# WHAT YOU NEED TO DO
A complete answer retypes each of the records below precisely and includes none of the pictures.

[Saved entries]

= = = = = = =

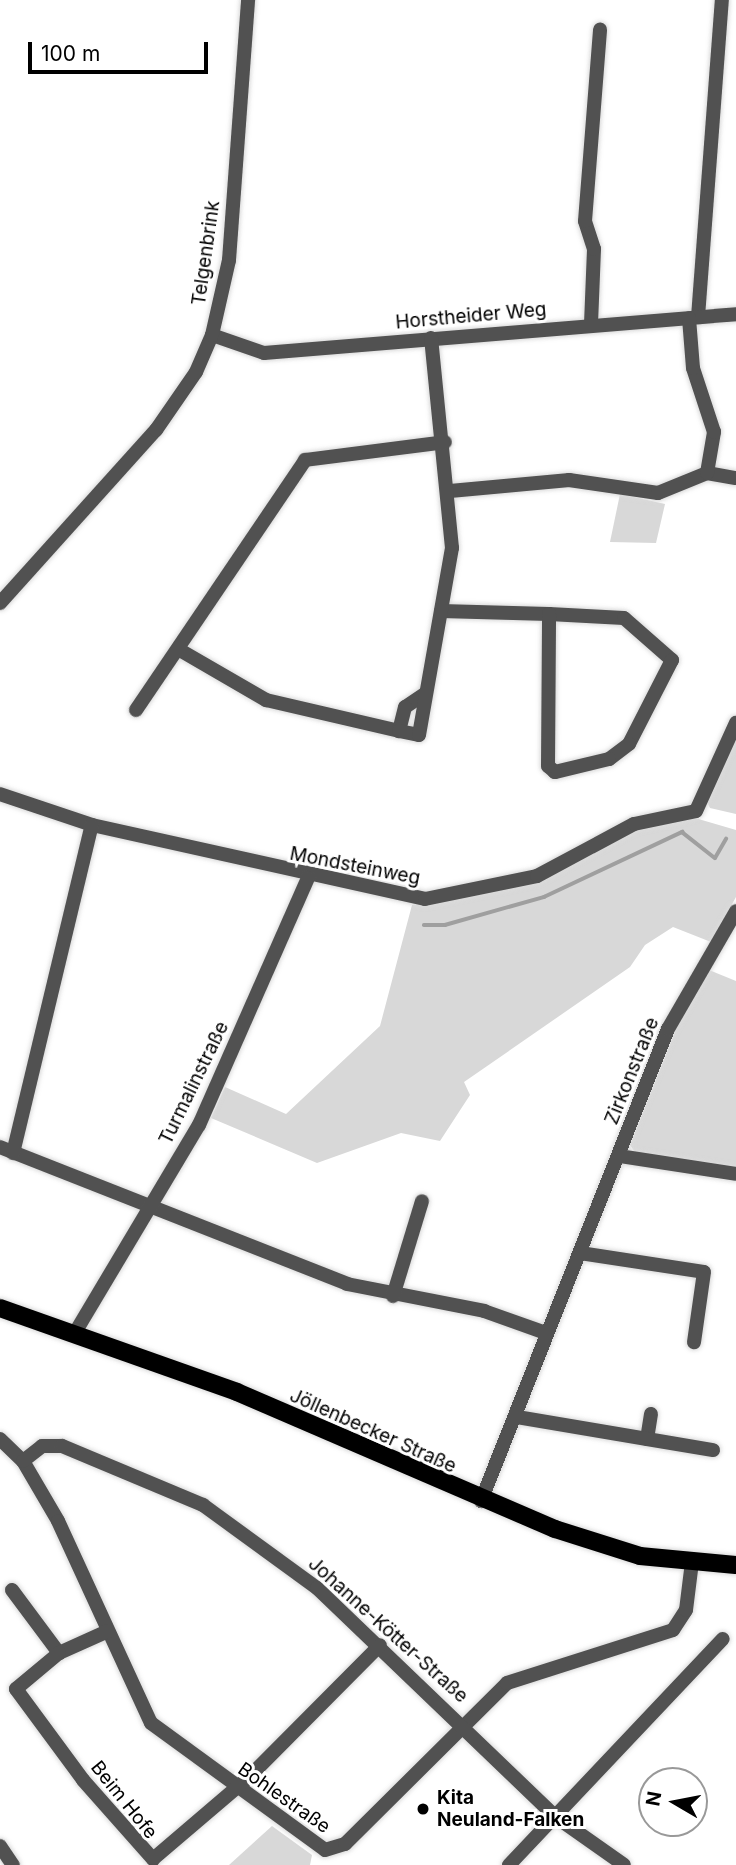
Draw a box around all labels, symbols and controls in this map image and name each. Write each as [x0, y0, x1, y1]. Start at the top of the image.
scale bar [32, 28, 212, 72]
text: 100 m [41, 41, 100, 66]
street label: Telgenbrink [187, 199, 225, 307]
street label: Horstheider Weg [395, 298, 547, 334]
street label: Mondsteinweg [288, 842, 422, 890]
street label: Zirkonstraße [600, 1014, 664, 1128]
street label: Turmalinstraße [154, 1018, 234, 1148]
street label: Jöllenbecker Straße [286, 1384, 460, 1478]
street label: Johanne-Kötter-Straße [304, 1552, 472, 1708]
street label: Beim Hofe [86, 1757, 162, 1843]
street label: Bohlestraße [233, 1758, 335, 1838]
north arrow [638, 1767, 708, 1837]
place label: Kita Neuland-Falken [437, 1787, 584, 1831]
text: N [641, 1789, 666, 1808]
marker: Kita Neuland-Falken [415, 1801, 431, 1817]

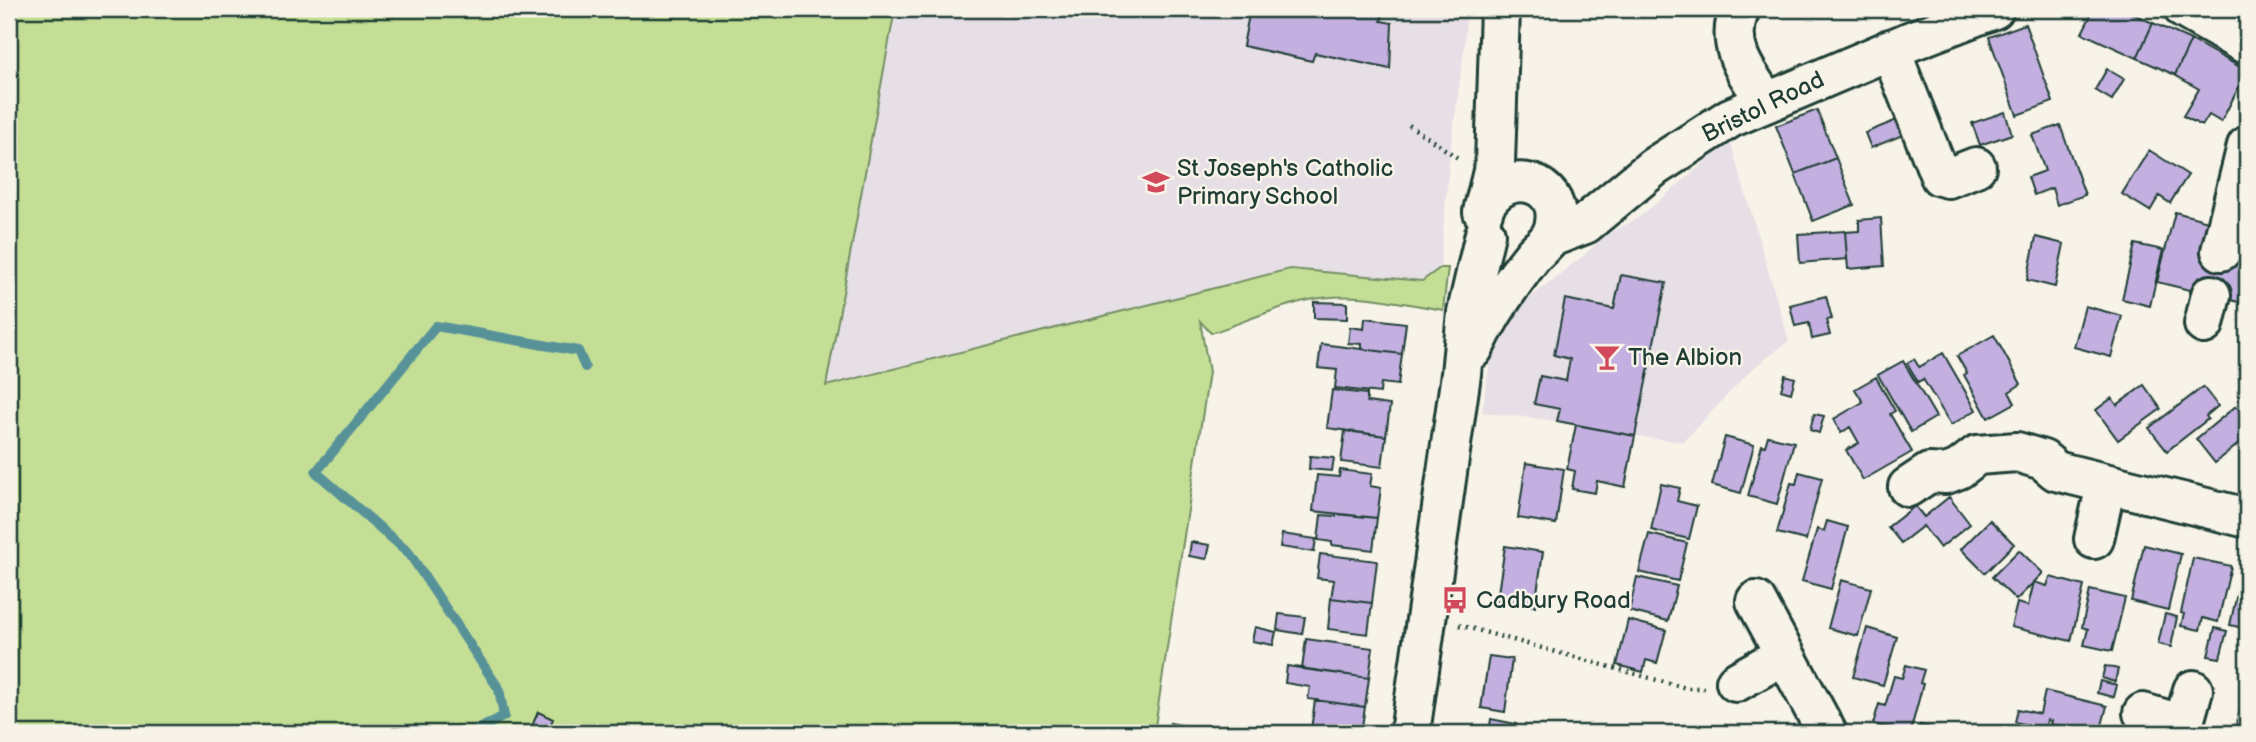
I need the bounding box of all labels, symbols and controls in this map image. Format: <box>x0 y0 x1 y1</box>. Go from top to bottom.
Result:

= = = = = = =

# EXERCISE ANSWER
Draw a box around all labels, symbols and controls in this map image and name each. Write each as [x0, y0, x1, y1]. Start at the top of the image.
scale bar [32, 28, 212, 72]
text: 100 m [41, 41, 100, 66]
street label: Telgenbrink [187, 199, 225, 307]
street label: Horstheider Weg [395, 298, 547, 334]
street label: Mondsteinweg [288, 842, 422, 890]
street label: Zirkonstraße [600, 1014, 664, 1128]
street label: Turmalinstraße [154, 1018, 234, 1148]
street label: Jöllenbecker Straße [286, 1384, 460, 1478]
street label: Johanne-Kötter-Straße [304, 1552, 472, 1708]
street label: Beim Hofe [86, 1757, 162, 1843]
street label: Bohlestraße [233, 1758, 335, 1838]
north arrow [638, 1767, 708, 1837]
place label: Kita Neuland-Falken [437, 1787, 584, 1831]
text: N [641, 1789, 666, 1808]
marker: Kita Neuland-Falken [415, 1801, 431, 1817]

I need the bounding box of all labels, symbols and controls in this map image. Format: <box>x0 y0 x1 y1</box>. Go from top to bottom.
Result:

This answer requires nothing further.